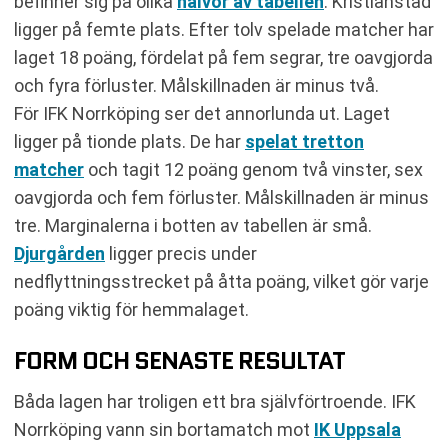
befinner sig på olika
halvor av tabellen
. Kristianstad
ligger på femte plats. Efter tolv spelade matcher har
laget 18 poäng, fördelat på fem segrar, tre oavgjorda
och fyra förluster. Målskillnaden är minus två.
För IFK Norrköping ser det annorlunda ut. Laget
ligger på tionde plats. De har
spelat tretton
matcher
och tagit 12 poäng genom två vinster, sex
oavgjorda och fem förluster. Målskillnaden är minus
tre. Marginalerna i botten av tabellen är små.
Djurgården
ligger precis under
nedflyttningsstrecket på åtta poäng, vilket gör varje
poäng viktig för hemmalaget.
FORM OCH SENASTE RESULTAT
Båda lagen har troligen ett bra självförtroende. IFK
Norrköping vann sin bortamatch mot
IK Uppsala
┄┄┄┄┄┄┄┄┄┄
**Exercise:**
Every line from the one holding "spelat tretton" through the last line of the listing above should be set down exactly, and nothing more.

**Finished exercise:**
spelat tretton
matcher
och tagit 12 poäng genom två vinster, sex
oavgjorda och fem förluster. Målskillnaden är minus
tre. Marginalerna i botten av tabellen är små.
Djurgården
ligger precis under
nedflyttningsstrecket på åtta poäng, vilket gör varje
poäng viktig för hemmalaget.
FORM OCH SENASTE RESULTAT
Båda lagen har troligen ett bra självförtroende. IFK
Norrköping vann sin bortamatch mot
IK Uppsala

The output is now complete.